Их было трое. Два молодца в камуфляже (один из них – у руля) и тощий молодой человек (чуть старше меня) в темно-сером костюме, но без галстука. Он стоял, держась за окантовку лобового стекла, и улыбался.
– Здравствуйте! – он махнул нам с Юлей рукой. – С прибытием. Кажется, я не очень удивился его словам.
– Ну, здравствуйте.
– Рад видеть вас в целости и сохранности. Поверьте, искренне рад, – он коротко и счастливо рассмеялся, как смеются большой удаче. – Вы позволите мне подняться на борт вашего судна?
– Поднимайтесь, – я пожал плечами и скинул ему шторм-трап[3]3
Шторм-трап – веревочный трап с деревянными перекладинами, опускаемый с борта судна.
[Закрыть]. Он поблагодарил и довольно ловко вскарабкался на борт парохода. Спрыгнул на палубу, оправил пиджак.
– Я представлюсь, если вы позволите. Сергей Александрович Алексеев-Черных. НИИ проблем естественных наук. Здесь в научной командировке. Гм… продолжительной.
– Андрей, – сказал я. – Можно без отчества.
– Прекрасно. А… ваша дама?
– Юля, – она тоже решила представиться сама.
– Прекрасно, – повторил тощий Алексеев-Черных, раскланиваясь с Юлей.
Я заколебался. Таежная привычка, прижившаяся за полевой сезон, требовала не задавать вопросов, а для начала напоить гостя чаем и, если нужно, и накормить его. Но эта встреча была совсем не похожа на встречу в тайге.
Алексеев-Черных достал из брючного кармана приборчик, похожий на часы-луковицу, взглянул на экранчик.
– Семь сотых секунды за минуту! – удивленно сказал он, ничего не объясняя. – Ничего себе – остаточный эффект… – Он замолчал, закуривая; потом продолжил, обращаясь к нам: – Итак, с вами произошло нечто необычное. Вчера вечером ваш теплоход попал в зеленоватый туман, вы потеряли ориентацию, потом вдруг оказались на этом озере. Так?
– Да, – удивленно сказала Юля. Черных кивнул.
– Вас только двое?
– Да. А что?
– Это хорошо, – перебил Черных.
– Почему?
– Чем меньше людей мне придется посвятить в деятельность НИИПЕНа, тем лучше. Проект не засекречен, просто закрыт. И все же…
Я сообразил, что НИИПЕН – это аббревиатура названия его института.
– Что-то не доводилось мне слышать о вашем заведении, – сказал я.
Черных кивнул.
– Да, НИИПЕН не стремится афишировать свою деятельность.
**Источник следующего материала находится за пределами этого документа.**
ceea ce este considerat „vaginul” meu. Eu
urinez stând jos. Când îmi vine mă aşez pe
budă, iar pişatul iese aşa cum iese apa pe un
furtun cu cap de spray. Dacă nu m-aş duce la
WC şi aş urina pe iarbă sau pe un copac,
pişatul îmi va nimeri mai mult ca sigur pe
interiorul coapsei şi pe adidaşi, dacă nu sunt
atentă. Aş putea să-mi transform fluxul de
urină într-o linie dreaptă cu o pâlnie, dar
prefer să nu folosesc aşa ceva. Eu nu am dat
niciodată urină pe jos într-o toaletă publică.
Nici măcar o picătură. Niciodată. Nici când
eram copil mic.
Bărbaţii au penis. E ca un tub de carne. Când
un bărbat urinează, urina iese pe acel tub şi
Но не сомневайтесь, это вполне легальная государственная организация.
Я выразительно взглянул вниз, где покачивался у нашего борта белоснежный разъездной катер, наверняка стоящий больше, чем весь наш пароход. Для института на государственном финансировании такой катер – роскошь непозволительная. Черных правильно понял меня, снова кивнул:
– Мы разрабатываем наиболее перспективные направления естественных наук, – сказал он, – и потому нас действительно финансируют неплохо.